Enfin, il faut réaffirmer que l’effacement diffus ne remet pas en cause les grands équilibres de notre système de production d’énergie puisque tous les opérateurs d’effacement considèrent que le nombre de foyers pouvant être équipés ne dépassera pas le million – ils sont 100 000 aujourd’hui – et que la quantité globale d’effacement possible ne dépassera pas les 5 000 mégawatts – nous en sommes à 500 aujourd’hui. Le dispositif proposé ne déséquilibrera donc pas notre système énergétique, auquel nous sommes tous très attachés.

Ce texte vise ainsi, sans aucun risque financier pour la collectivité, à accélérer l’activité d’effacement diffus dans notre pays. S’il était adopté, il permettrait, dès sa publication, un démarrage plus rapide que ne le ferait le mécanisme des appels d’offres. Il permettrait aussi de tenir compte de la directive européenne relative à l’efficacité énergétique, qui fait de l’effacement un axe fort de la stratégie de développement de l’énergie sur notre continent. Comme il est écrit dans cette directive, « l’énergie la moins chère est celle que l’on ne consomme pas ».

J’approuve la création de la mission d’information sur l’effacement électrique diffus, décidée à la suite du dépôt de cette proposition de loi. Adopter cette proposition de loi aujourd’hui ne me semble néanmoins pas incompatible avec la conduite des travaux d’une telle mission d’information. En effet, compte tenu de la navette, ce véhicule législatif pourrait parfaitement prendre en compte les conclusions de la mission d’information, attendues pour le mois de février. Nous aurions alors un dispositif opérationnel qui permettrait de mettre en oeuvre le plus vite possible cette mesure, certes technique, mais pleine de bon sens.

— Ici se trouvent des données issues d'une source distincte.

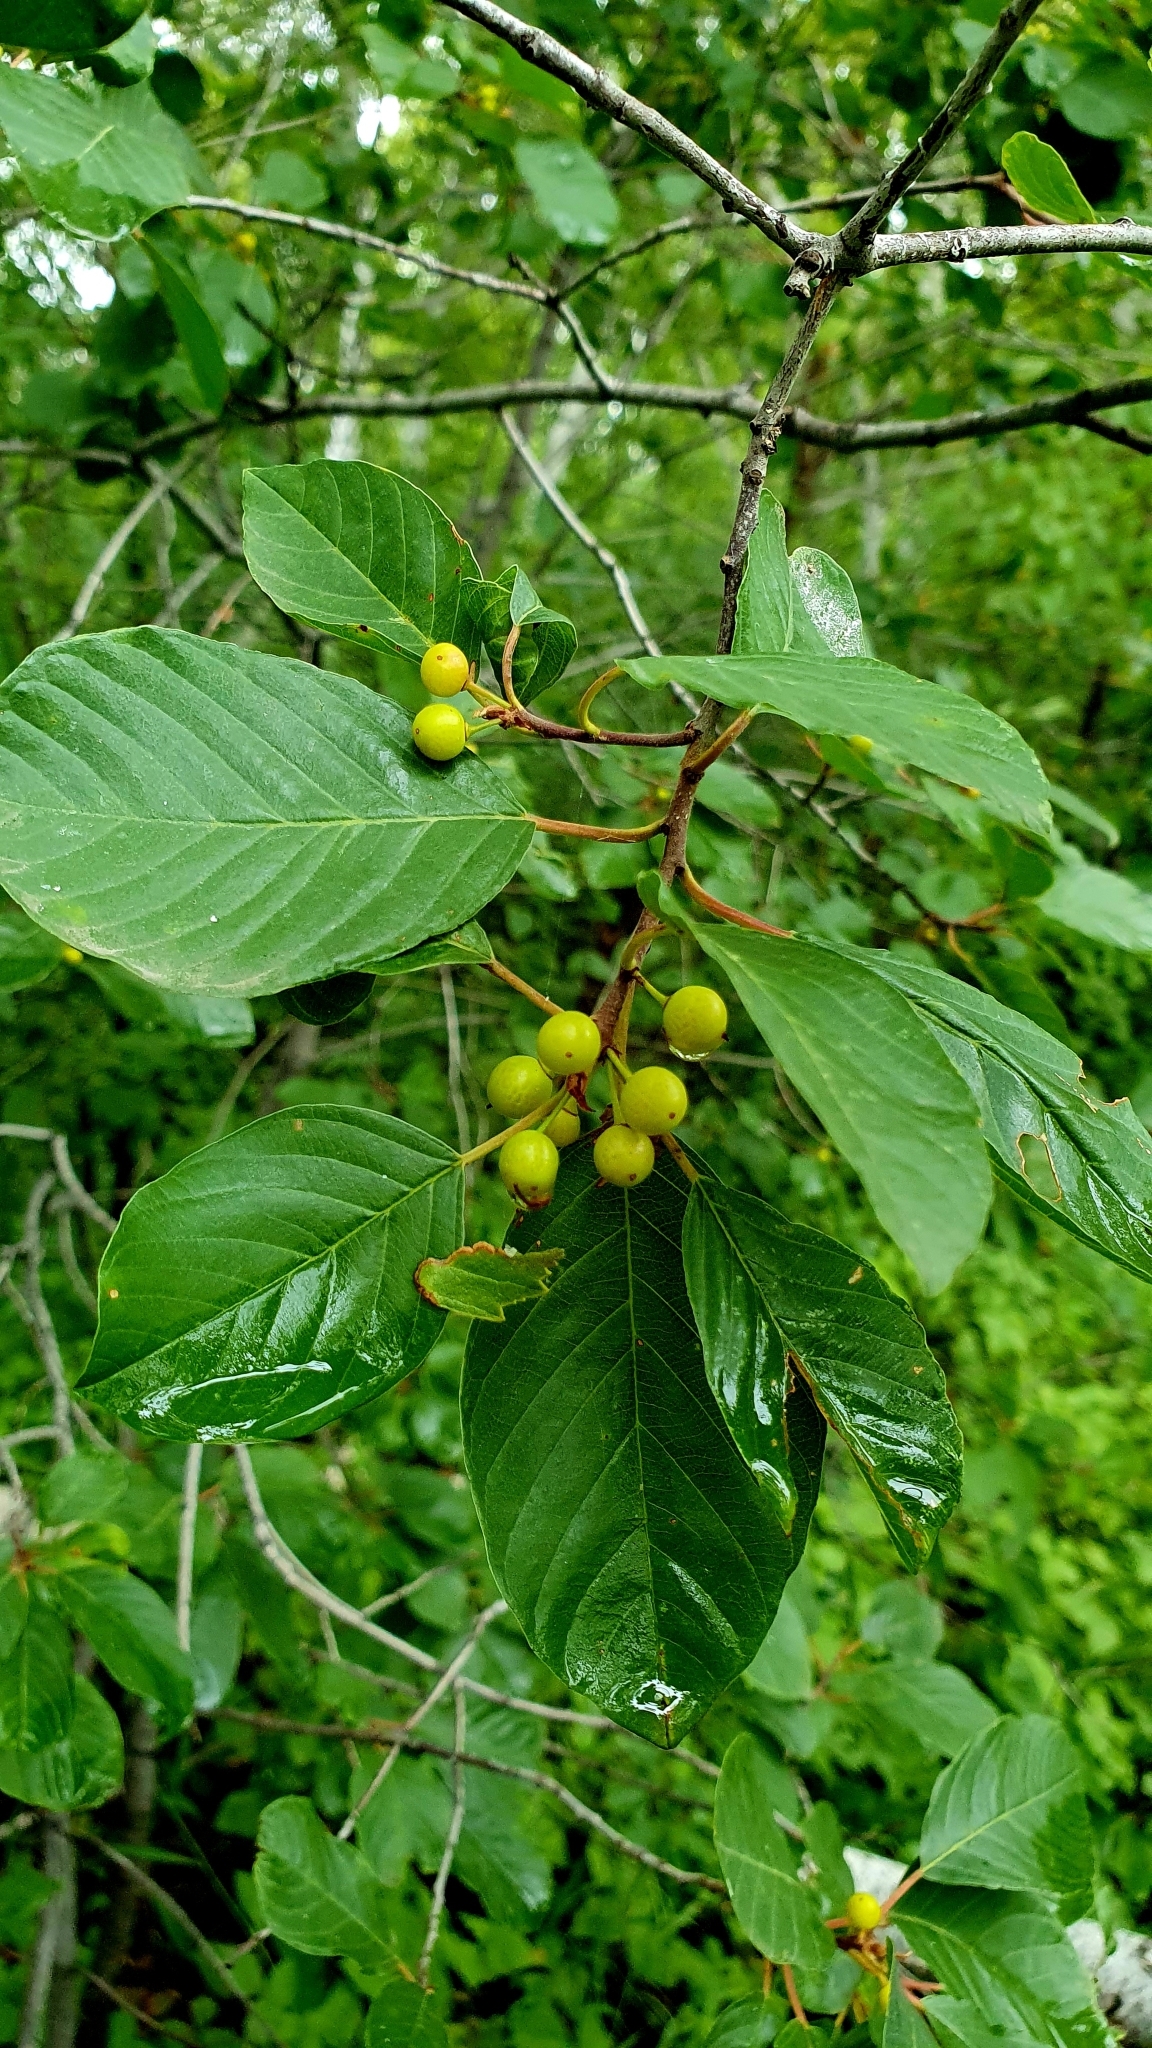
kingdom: Plantae
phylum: Tracheophyta
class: Magnoliopsida
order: Rosales
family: Rhamnaceae
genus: Frangula
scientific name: Frangula alnus
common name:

J’ajoute qu’au sein de cette assemblée, nous parlons de ces questions depuis 2007. Nous avons fait des progrès, notamment avec la loi Brottes. Mais le temps passe, et les autres pays avancent dans la mise en oeuvre de ces technologies. Pour des raisons dues à la complexité du dispositif et à la nécessaire prudence dans les décisions que nous prenons, nous perdons beaucoup de temps dans un domaine où il ne faut pas en perdre.

Le mécanisme proposé ici est une réponse pragmatique et sans coût financier pour la mise en oeuvre opérationnelle d’une mesure, certes très technique, mais qui démontrera aux 147 chefs d’État et de gouvernement, réunis a Paris pour la COP21, qu’à l’heure des grands discours pour la diminution des émissions de gaz à effet de serre, la France met ses actes en adéquation avec ses paroles et prend les bonnes décisions pour maîtriser sa consommation d’énergie.